How to report people to police in Sussex for breaching coronavirus restrictions

A new three tier system of social restrictions has come into force across the UK today (October 14) in an attempt to stem the flow of coronavirus.

Wednesday, 14th October 2020, 11:55 am
Updated Wednesday, 14th October 2020, 11:58 am

Local authorities will be placed in one of three risk categories - medium, high or very high - each with increasing levels of social restrictions.

Both East and West Sussex have been categorised as being medium risk, which means residents are subject to the same restrictions as they have been for the last few months.

That means following the rule of six and not meeting in groups of more than six people either indoors or outdoors.

Police

Pubs and restaurants are also forced to close at 10pm, with table service mandatory, and face masks must be worn in all shops and when moving around hospitality buildings.

Last month, Home Secretary Priti Patel encouraged residents to report their neighbours if they are in breach of social restrictions.

Sussex Police has set out guidelines for reporting breaches, which is primarily through the website www.sussex.police.uk/tua/tell-us-about/c19/tell-us-about-possible-breach-coronavirus-measures/Users can select their location, inform police whether the breach is happening now and specify the size of the group in question.

Reporters can then go into more detail about the exact breach. Local guidelines are also available on the website to check if someone is in breach.
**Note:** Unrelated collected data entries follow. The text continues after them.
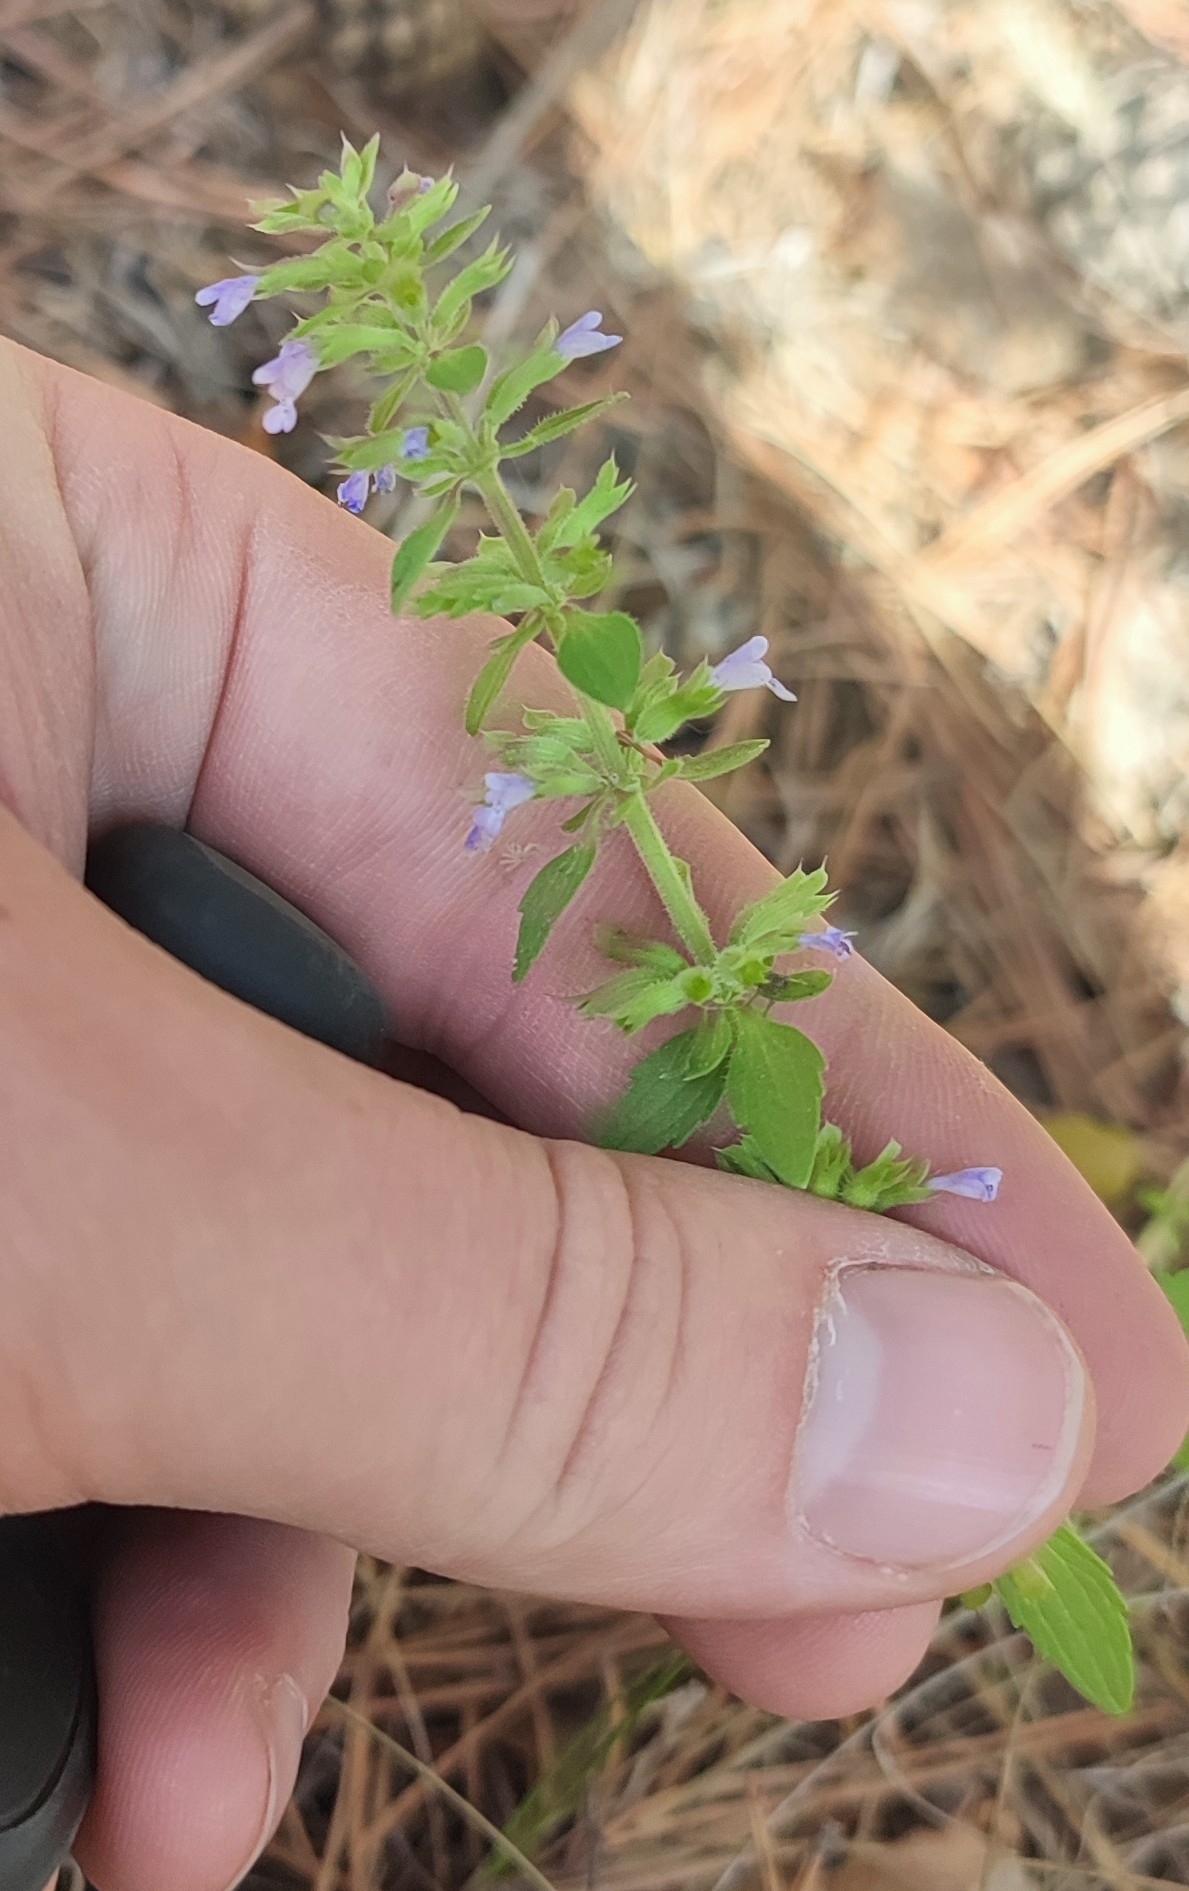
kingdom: Plantae
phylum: Tracheophyta
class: Magnoliopsida
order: Lamiales
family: Lamiaceae
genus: Dracocephalum
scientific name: Dracocephalum thymiflorum
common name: Thymeleaf dragonhead
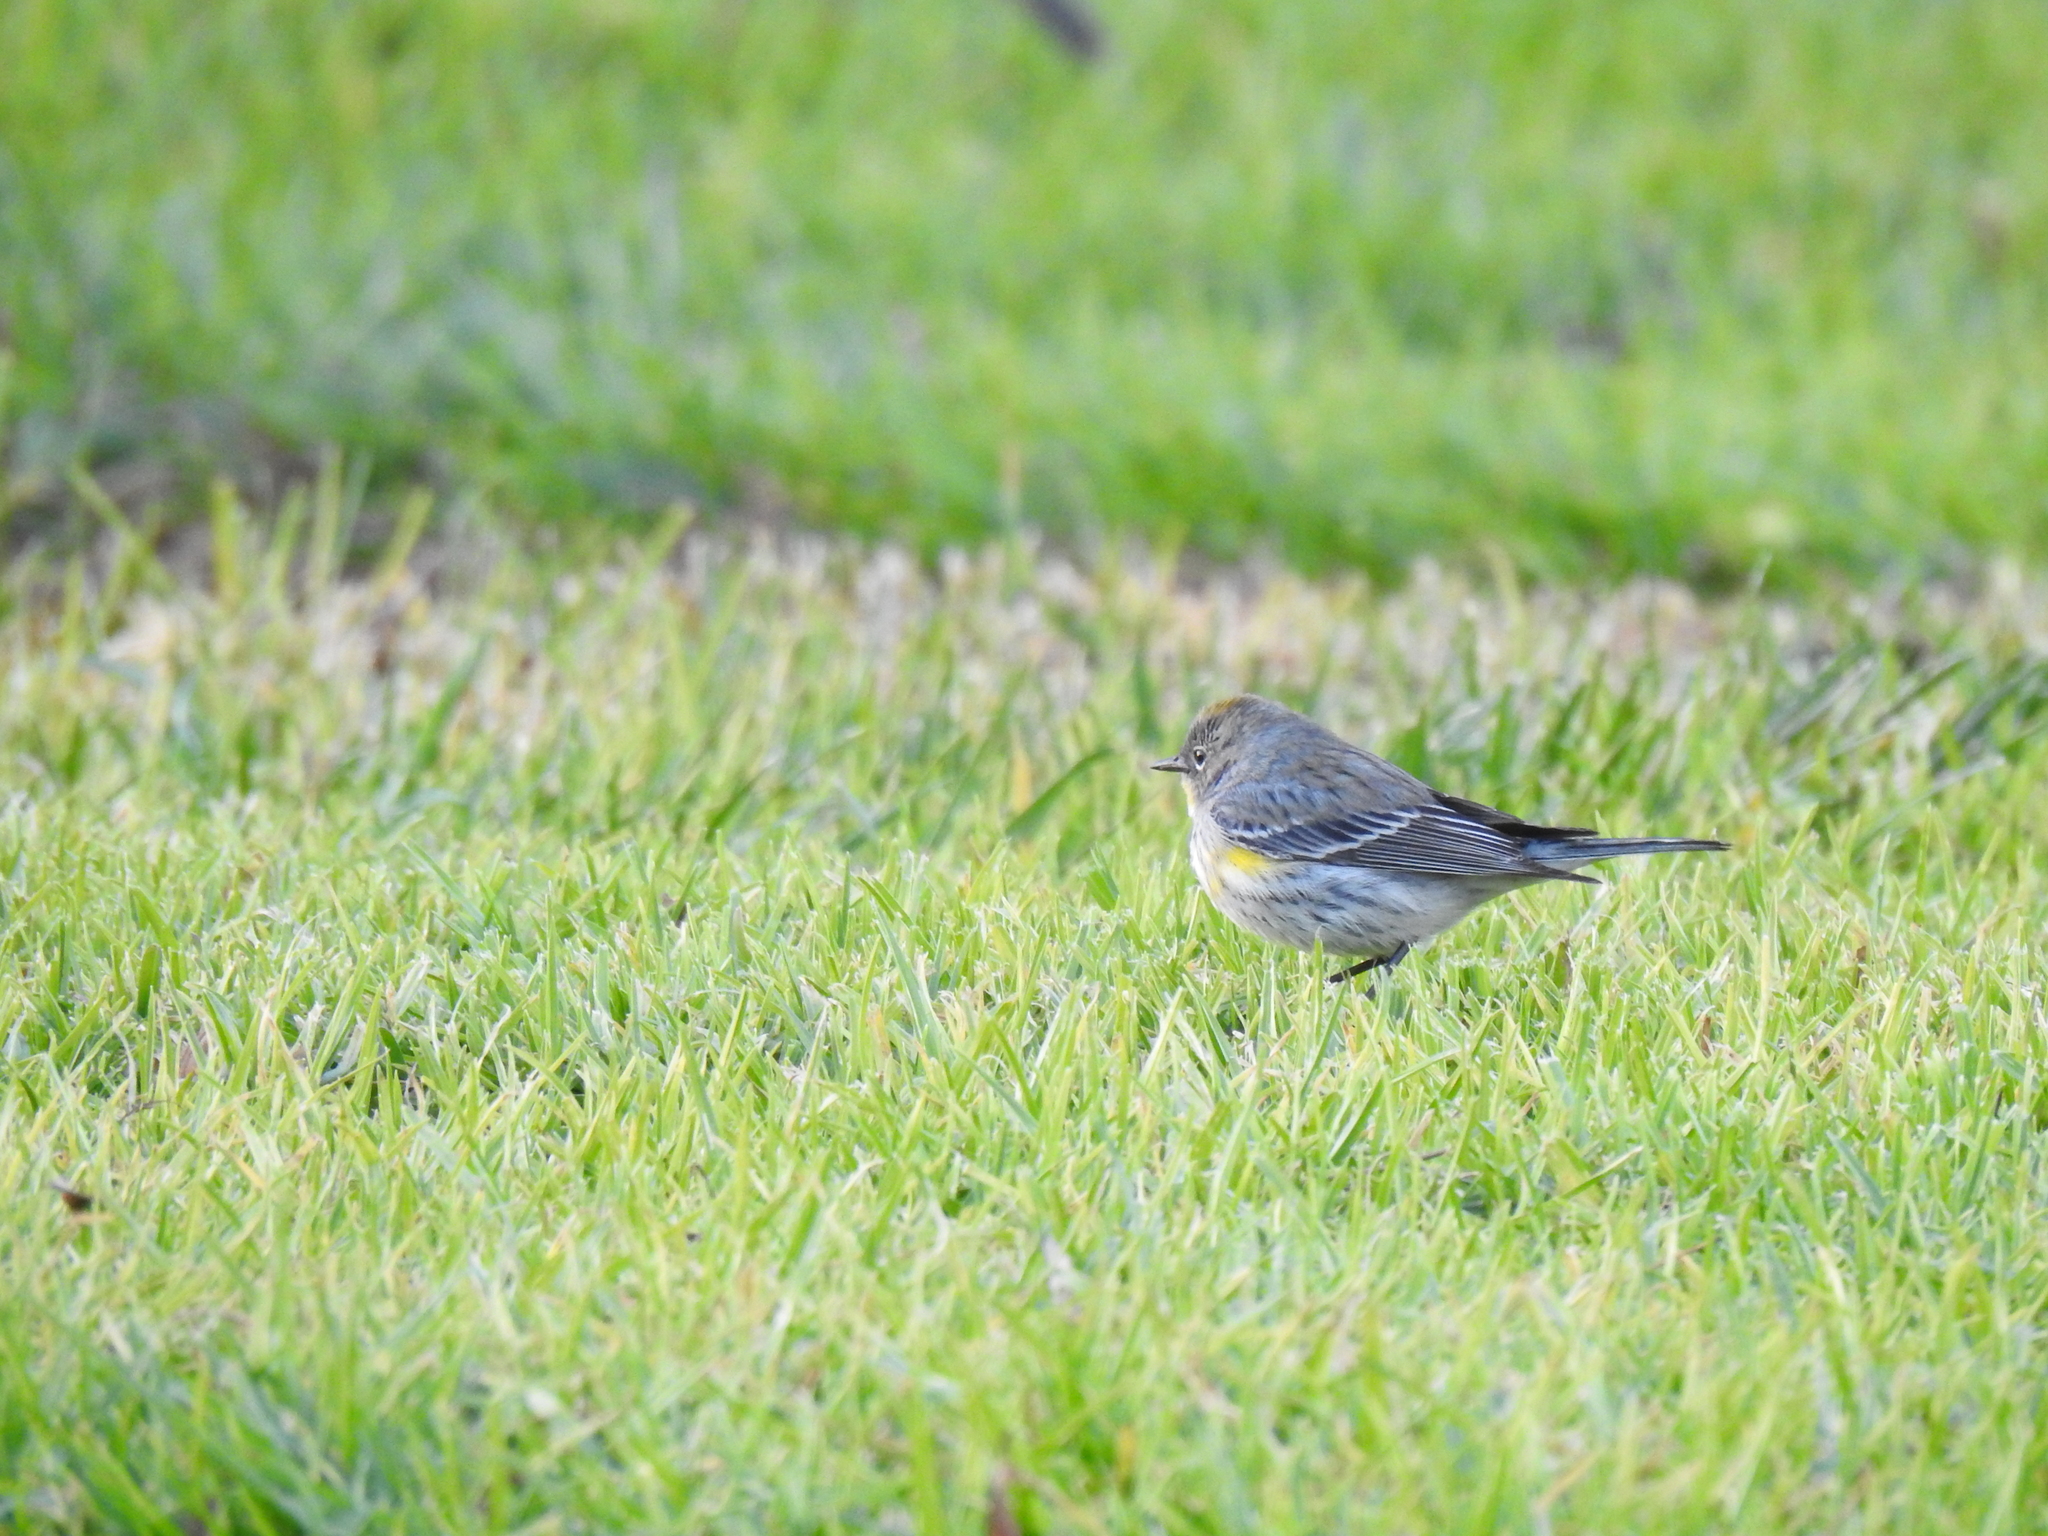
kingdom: Animalia
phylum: Chordata
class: Aves
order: Passeriformes
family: Parulidae
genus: Setophaga
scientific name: Setophaga coronata
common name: Myrtle warbler
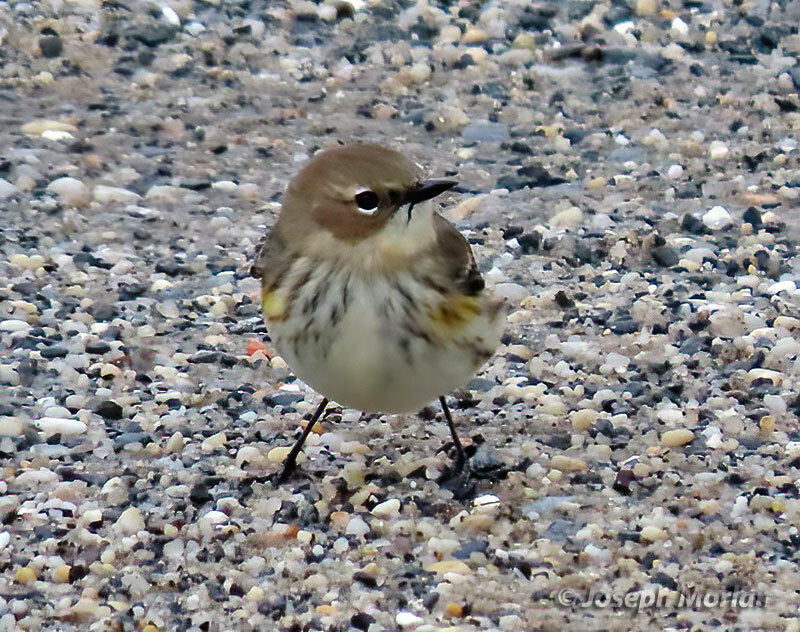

Breaches of coronavirus restrictions are classed as anti-social behaviour in police reporting and reports of this type of crime have skyrocketed since lockdown was first introduced in March.

High risk areas, which are currently areas that have already been on local lockdown, are barred from mixing between households indoors, must follow the rule of six outdoors and the 10pm pub curfew.

Very high risk areas, currently only the City of Liverpool area, forbids households mixing indoors or outdoors, unless they are in 'outdoor public spaces' like parks, in which case follow the rule of six. Pubs and restaurants not primarily serving food must close.